Solskjaer said he hoped he had “laid the foundations” for future success at United.
“I’m so honored and privileged to have been trusted to take the club forward and I really hope that I leave it in a better state than when I came,” he said.
“The board and the owners have backed me in (terms of) bringing good people in, good players in and I think, or I know, I leave this club with a better squad.”
United finished third and second in the last two seasons in the Premier League, suggesting the team was heading in the right direction under Solskjaer. However, the regression has been stark this season and he leaves as a sentimental appointment gone wrong, his tactical limitations clearly apparent and the team’s inconsistent performances leading to ever-present doubts among some fans and critics about his pedigree as a manager.

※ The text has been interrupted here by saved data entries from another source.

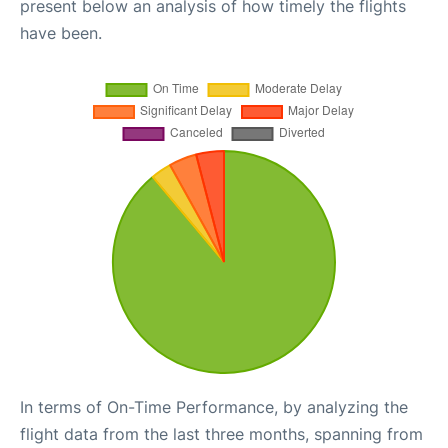
present below an analysis of how timely the flights
have been.
In terms of On-Time Performance, by analyzing the
flight data from the last three months, spanning from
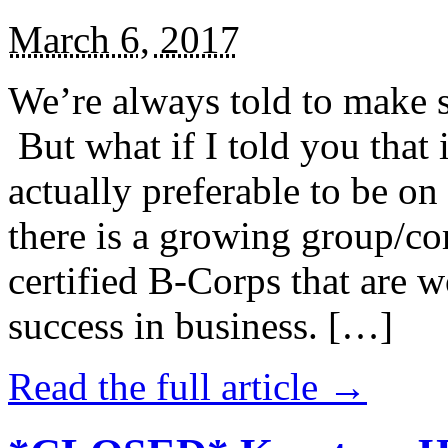
March 6, 2017
We’re always told to make st
But what if I told you that i
actually preferable to be on 
there is a growing group/c
certified B-Corps that are w
success in business. […]
Read the full article →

“When a manager can’t get a performance out of his players and results are getting as bad as they are, in this game, you’re going to lose your job,” said Neville, who had resisted using his punditry job on Sky to call for his friend’s firing. “He’s always had a result in the past that has pulled him out of the mire when you thought it might get a little bit too tricky for him, but this time the results have got worse and worse and worse.”
Solskjaer had been able to ride out previous stretches of underperformance, in part because of his popularity with fans as a former striker who took on legendary status because of his ability to come off the bench to score crucial winners.
But even the traveling United fans seemed to turn against him when he came over to applaud them after the Watford game when Donny van de Beek — a player he rarely used to much astonishment — scored the only goal after coming on as a substitute.
And there was a damning final critique from goalkeeper David De Gea.
“We don’t know what to do with the ball,” he said. “We don’t know how to defend properly. It was embarrassing.”